Top 25 Women in Dentistry: Susan Hollar, DDS

September 13, 2012

Susan Hollar is a cosmetic dentist who also serves as visiting faculty with the Pankey Institute and Scottsdale Center for Dentistry. She believes cosmetic dentistry is a field that requires active continuing education, and any young woman looking for a career in the field should always be seeking higher levels of education.

Susan Hollar is a cosmetic dentist who also serves as visiting faculty with the Pankey Institute and Scottsdale Center for Dentistry. She believes cosmetic dentistry is a field that requires active continuing education, and any young woman looking for a career in the field should always be seeking higher levels of education.

“I would encourage her to learn how the teeth fit together in the mouth, and to learn to develop an artistic eye,” she said.

This advice comes from direct personal experience on Hollar’s part. She attended the Pankey Institute herself and developed an eye for esthetics and the shapes and forms of the teeth.

“Every individual tooth is like a tiny sculpture, and if it doesn’t look real then the smile doesn’t look real,” she said. “So you have to develop your artistic eye, and the only way to develop that is to take hands-on courses.”

Communication is key to helping patients grasp the importance of dental health as well as the need for preventive dentistry, she said. Her biggest passion is working with patients whose chief concern is the esthetics of their smile. She works with these patients through a procedure called the trial smile, where she sits down with a patient and analyzes every aspect of his or her smile. Then she designs and creates a different smile in front of the patient.

“We show them a before and after on the screen, and patients get so excited and motivated to continue the process, and it’s like magic when it’s done correctly,” she said.
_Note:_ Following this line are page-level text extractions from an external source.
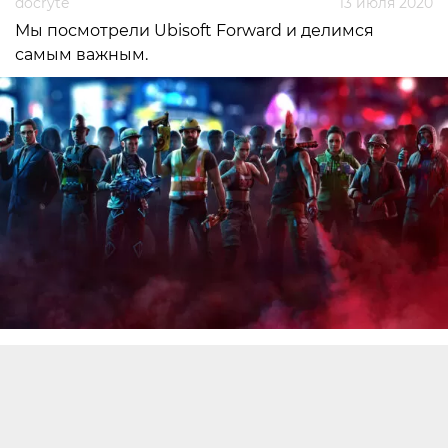
docryte
13 июля 2020
Мы посмотрели Ubisoft Forward и делимся
самым важным.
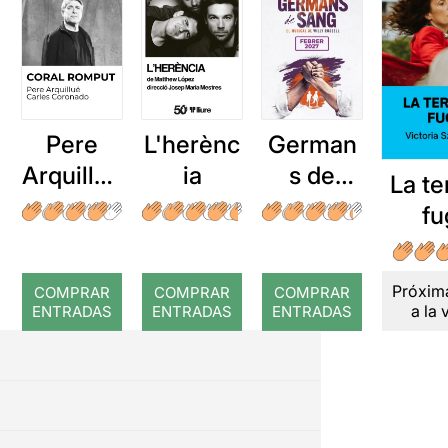
Pere
L'herènc
German
Arquillué
ia
s de
La te
: Coral
sang
fu
romput
Próxim
COMPRAR
COMPRAR
COMPRAR
a la 
ENTRADAS
ENTRADAS
ENTRADAS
To Hollar, having stability in her life has been very important. Between having a family, a career, a personal life and taking care of her own needs physically, emotionally as well as spiritually, the only way to be happy and healthy, she said, is to find that balance and maintain it.

“It’s the cross of life, and in the cross you balance work, play, family and worship,” she said. “I think we tend to either go in one direction or the other instead of balance. I think I’m in that balance where you’re not a workaholic but you still love your work and you’re still able to hold yourself and your family together.”

The best part of her work is making people feel good about themselves and helping them feel confident to smile, she said.

In the future, Hollar is looking forward to getting more involved in teaching so she can make an even larger impact on patients and the dental profession.